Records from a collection
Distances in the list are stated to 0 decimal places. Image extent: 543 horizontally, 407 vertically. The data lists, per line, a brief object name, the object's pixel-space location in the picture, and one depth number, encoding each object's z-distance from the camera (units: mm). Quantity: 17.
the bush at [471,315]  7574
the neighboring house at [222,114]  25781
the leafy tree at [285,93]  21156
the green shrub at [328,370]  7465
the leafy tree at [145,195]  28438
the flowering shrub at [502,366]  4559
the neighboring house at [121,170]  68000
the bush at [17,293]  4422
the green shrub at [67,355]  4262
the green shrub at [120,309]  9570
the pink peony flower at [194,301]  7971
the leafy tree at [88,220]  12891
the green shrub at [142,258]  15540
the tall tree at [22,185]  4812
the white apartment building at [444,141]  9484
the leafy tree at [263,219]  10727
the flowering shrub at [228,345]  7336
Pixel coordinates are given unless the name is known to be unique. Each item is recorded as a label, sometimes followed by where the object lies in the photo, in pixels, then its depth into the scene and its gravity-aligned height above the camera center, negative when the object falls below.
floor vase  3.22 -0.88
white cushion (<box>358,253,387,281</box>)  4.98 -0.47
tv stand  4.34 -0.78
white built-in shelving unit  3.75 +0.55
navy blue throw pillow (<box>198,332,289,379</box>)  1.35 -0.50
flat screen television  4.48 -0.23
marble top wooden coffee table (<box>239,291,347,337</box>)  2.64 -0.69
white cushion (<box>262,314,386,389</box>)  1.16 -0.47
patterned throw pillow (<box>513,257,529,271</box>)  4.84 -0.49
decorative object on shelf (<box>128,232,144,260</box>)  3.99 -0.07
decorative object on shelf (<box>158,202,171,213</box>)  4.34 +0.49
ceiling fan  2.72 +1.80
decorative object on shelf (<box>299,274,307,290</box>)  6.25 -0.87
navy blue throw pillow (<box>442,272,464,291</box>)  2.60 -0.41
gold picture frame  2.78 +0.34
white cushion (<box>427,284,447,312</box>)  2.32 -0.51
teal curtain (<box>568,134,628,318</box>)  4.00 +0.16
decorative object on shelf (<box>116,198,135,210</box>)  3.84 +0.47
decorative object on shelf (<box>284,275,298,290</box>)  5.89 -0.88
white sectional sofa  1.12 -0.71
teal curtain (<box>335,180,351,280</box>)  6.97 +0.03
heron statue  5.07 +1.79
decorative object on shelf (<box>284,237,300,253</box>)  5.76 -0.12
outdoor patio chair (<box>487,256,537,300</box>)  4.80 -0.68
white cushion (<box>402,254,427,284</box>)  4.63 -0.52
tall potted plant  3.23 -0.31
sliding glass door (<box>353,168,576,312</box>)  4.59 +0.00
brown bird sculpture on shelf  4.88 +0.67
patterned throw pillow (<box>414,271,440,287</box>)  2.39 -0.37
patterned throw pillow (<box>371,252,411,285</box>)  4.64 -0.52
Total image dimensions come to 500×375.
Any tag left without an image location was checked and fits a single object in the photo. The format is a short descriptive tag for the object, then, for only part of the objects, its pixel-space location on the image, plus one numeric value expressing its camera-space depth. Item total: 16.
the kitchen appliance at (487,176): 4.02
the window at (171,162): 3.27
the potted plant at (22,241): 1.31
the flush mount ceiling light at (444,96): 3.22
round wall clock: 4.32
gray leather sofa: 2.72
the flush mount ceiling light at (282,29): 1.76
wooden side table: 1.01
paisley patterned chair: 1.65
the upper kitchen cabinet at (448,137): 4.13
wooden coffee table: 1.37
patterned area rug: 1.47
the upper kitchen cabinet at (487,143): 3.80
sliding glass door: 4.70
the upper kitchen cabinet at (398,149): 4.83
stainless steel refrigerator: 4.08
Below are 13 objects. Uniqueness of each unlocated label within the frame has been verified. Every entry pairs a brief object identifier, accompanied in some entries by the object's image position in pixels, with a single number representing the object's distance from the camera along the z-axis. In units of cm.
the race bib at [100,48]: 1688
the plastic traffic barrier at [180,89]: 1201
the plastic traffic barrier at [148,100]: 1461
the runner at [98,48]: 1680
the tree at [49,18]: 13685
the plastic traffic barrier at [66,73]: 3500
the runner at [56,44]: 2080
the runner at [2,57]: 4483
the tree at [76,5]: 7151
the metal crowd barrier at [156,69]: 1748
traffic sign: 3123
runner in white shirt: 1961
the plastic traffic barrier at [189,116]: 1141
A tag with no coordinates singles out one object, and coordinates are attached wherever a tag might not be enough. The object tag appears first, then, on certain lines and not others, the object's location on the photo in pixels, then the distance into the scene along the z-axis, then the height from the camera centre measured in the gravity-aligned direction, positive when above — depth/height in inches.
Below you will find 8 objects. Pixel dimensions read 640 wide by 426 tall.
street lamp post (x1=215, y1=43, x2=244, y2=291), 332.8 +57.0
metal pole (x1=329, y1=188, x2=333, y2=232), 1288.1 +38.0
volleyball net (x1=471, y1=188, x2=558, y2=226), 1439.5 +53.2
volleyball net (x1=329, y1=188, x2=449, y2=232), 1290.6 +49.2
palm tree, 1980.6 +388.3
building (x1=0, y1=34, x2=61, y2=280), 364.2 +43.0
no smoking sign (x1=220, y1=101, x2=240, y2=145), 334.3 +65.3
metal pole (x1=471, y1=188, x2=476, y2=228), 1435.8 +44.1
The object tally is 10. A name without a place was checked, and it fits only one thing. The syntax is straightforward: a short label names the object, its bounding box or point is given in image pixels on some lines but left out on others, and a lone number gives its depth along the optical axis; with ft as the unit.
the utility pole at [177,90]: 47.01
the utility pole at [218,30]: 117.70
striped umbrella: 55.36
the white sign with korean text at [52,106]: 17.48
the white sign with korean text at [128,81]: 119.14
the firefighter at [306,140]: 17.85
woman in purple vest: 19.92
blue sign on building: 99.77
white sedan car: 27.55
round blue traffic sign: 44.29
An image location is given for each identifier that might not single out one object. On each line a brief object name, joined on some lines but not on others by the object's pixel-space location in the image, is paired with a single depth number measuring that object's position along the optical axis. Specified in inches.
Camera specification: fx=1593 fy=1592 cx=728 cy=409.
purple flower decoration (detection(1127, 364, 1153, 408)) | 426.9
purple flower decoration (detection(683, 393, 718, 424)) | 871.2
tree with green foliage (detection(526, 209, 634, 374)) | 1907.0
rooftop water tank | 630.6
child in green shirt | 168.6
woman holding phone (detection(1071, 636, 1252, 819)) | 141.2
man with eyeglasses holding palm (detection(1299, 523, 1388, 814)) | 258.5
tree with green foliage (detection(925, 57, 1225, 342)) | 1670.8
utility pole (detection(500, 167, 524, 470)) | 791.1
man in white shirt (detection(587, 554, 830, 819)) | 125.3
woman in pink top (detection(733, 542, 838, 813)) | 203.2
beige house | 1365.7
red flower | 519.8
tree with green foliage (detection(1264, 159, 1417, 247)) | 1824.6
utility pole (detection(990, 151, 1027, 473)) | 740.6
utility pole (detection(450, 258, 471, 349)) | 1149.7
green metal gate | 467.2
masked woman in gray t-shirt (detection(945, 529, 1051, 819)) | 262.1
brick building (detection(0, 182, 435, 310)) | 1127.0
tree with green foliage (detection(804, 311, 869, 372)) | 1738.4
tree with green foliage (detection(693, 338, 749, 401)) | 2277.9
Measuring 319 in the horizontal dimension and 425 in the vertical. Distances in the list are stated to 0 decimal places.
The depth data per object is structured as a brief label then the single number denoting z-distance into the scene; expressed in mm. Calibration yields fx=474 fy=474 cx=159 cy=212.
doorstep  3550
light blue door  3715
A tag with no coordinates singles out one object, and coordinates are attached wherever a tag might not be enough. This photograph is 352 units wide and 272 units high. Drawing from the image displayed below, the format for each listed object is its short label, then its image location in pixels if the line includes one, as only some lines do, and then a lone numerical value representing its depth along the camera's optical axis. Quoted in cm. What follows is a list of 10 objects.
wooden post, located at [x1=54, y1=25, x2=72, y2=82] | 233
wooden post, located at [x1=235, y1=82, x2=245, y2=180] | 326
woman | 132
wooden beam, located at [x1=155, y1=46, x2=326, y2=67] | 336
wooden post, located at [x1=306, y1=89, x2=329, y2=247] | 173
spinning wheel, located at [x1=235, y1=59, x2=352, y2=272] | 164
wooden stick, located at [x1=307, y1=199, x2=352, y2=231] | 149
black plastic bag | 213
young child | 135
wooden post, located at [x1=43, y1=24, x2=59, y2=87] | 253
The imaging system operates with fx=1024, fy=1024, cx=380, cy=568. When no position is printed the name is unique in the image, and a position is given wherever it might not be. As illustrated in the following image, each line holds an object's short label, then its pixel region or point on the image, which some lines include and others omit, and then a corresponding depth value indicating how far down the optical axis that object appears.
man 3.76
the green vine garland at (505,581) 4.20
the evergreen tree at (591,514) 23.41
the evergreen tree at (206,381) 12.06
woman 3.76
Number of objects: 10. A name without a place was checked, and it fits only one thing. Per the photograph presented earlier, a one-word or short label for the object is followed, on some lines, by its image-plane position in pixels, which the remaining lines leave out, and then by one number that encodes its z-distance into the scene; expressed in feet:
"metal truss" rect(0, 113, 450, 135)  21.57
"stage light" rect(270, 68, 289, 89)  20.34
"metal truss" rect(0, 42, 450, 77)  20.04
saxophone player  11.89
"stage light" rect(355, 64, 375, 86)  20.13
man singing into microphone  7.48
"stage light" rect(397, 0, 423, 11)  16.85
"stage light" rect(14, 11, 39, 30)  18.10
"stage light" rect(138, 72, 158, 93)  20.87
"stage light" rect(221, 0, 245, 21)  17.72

(PROBLEM DETAILS) Using the entries above, repeat only the lines from the one containing "the tree at [76,5]: 7151" through the one containing "palm tree, 1980.6 +388.3", end lines included.

(EXERCISE OUTPUT)
the tree at [76,5]: 7151
the metal crowd barrier at [156,69]: 1748
traffic sign: 3123
runner in white shirt: 1961
the plastic traffic barrier at [189,116]: 1141
A tag with no coordinates singles out one object, and coordinates are attached wherever a tag might not be enough. The object tag appears first, then, on certain lines and not others, the object's location on the photo in pixels, then the distance into the scene along the z-axis, then the height from the camera centre measured in the gravity-aligned direction, positive when above — depth/height in inches.
Below you will find 8 objects. Pixel dimensions read 640 wide by 426 tall.
street lamp post (x1=215, y1=43, x2=244, y2=291), 332.8 +57.0
metal pole (x1=329, y1=188, x2=333, y2=232), 1288.1 +38.0
volleyball net (x1=471, y1=188, x2=558, y2=226), 1439.5 +53.2
volleyball net (x1=329, y1=188, x2=449, y2=232), 1290.6 +49.2
palm tree, 1980.6 +388.3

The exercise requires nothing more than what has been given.